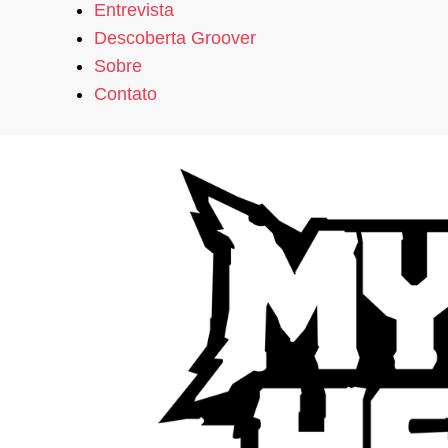
Entrevista
Descoberta Groover
Sobre
Contato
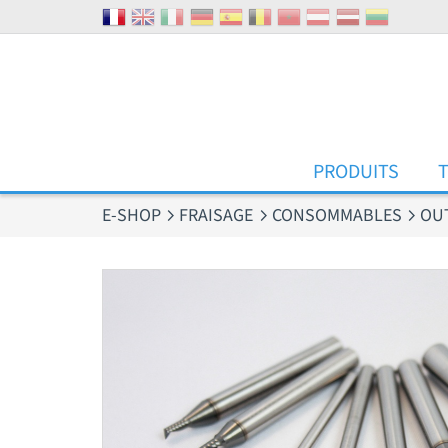
Panneau de gestion des cookies
PRODUITS
E-SHOP
FRAISAGE
CONSOMMABLES
OU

Exercise objective: Word for word, write out the full listing, leaving the pictures aside.

Task output:
Entrevista
Descoberta Groover
Sobre
Contato
Panneau de gestion des cookies
PRODUITS
E-SHOP
FRAISAGE
CONSOMMABLES
OU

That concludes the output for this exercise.